Virtualization Fun

So after a handful of learning curves over the last couple of weeks, my Plex server officially has a new home!

Although my hope was to this summer be able to afford the new Synology NAS that I’ve been eyeballing for a couple of years now, I recently found myself in a position to instead upgrade pretty much everything else at a price far more affordable than that NAS, so here we are. 😉

Almost two weeks ago to this day, I discovered /r/homelabsales – a swell subreddit where fellow computer geeks are looking to offload old computers … particularly server-grade hardware that they themselves have acquired on the cheap to play around and learn on. Surprisingly enough, the same night I found the subreddit, I also found someone here in Tampa looking to get rid of a nice, little rackmount server – a Dell R610 with dual CPUs and a small amount of RAM that was still 6x what I was running in my old server!

The cost of $140 seemed pretty good at a glance, so the next day I met up with the guy and drove home with a new-to-me server whose box filled almost the entire trunk of my car… 😯

Since last week, I’ve given myself a bit of a crash course in virtualization – I’ve used plenty of VMs over the years myself, but I’ve never administered one, so I picked up a free copy of VMware’s free software and started tinkering with it. I definitely made a few mistakes along the way, mostly with regards to oversubscribing resources, but I think that’s mostly all behind us and as I type this now, I’ve migrated the Plex application itself over to its own new VM on my new server and I’m working on moving the various download tools that I use to get my media into their own VM as well.

The plan is basically to turn my old server into a de facto NAS – because its only role going forward will be to house hard drives – which will hopefully help to extend its life a bit longer by offloading all of the downloading and transcoding onto the newer and more robust machine, at least until I’m able to pickup that fancy NAS and retire my old desktop hardware turned home server altogether.

It’s crazy to see how far that thing has grown in only a couple of years!
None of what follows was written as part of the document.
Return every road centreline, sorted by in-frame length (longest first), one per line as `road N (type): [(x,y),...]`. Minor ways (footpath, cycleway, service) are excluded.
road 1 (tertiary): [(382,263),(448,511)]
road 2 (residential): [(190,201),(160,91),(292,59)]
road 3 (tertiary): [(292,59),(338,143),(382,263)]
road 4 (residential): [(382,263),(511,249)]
When I first started using Plex back in the fall of 2014, I think I had about 1.5 TB of media almost immediately. Six months later I was up to 20 TB, though things admittedly slowed down a bit from there … at least temporarily. Now 3.5 years later, that storage array is up to about 42 TB across 8 disks – two of which are external USB drives because I physically ran out of SATA ports in the box and the last time I messed with adding a new drive on an expansion card, it wiped out a 4 TB disk without a second glance, so I’m rightfully so a little nervous to touch anything else inside until I’ve started migrating data to a better solution!!!

But really, what I’ve got now has been serving me great – the few TB I still have free should last me until I’m ready to make that move and at this point there really isn’t that much more for me to add … or at least not stuff that can’t wait until space isn’t an issue again, anyways.

As for the new server, it’s admittedly pretty neat to watch 16 cores handle more Plex transcoding than I have kids and friends combined right now! The other day I did a test run and started streams on every device I could find in the house – three TVs, my phone, Christopher’s iPad, and my PC – and even with a couple of them transcoding, there was still plenty of overhead to spare, so that makes me happy. I’ve actually been able to use some of the new horsepower to convert 4k videos into encodings that my TV can actually handle, so it’s been neat actually getting to watch some 4k content for a change, too!

If anything, it gives me something new to play with while I save my pennies for the next upgrade.

…and figure out where I’m going to fit a server rack in my bedroom closet…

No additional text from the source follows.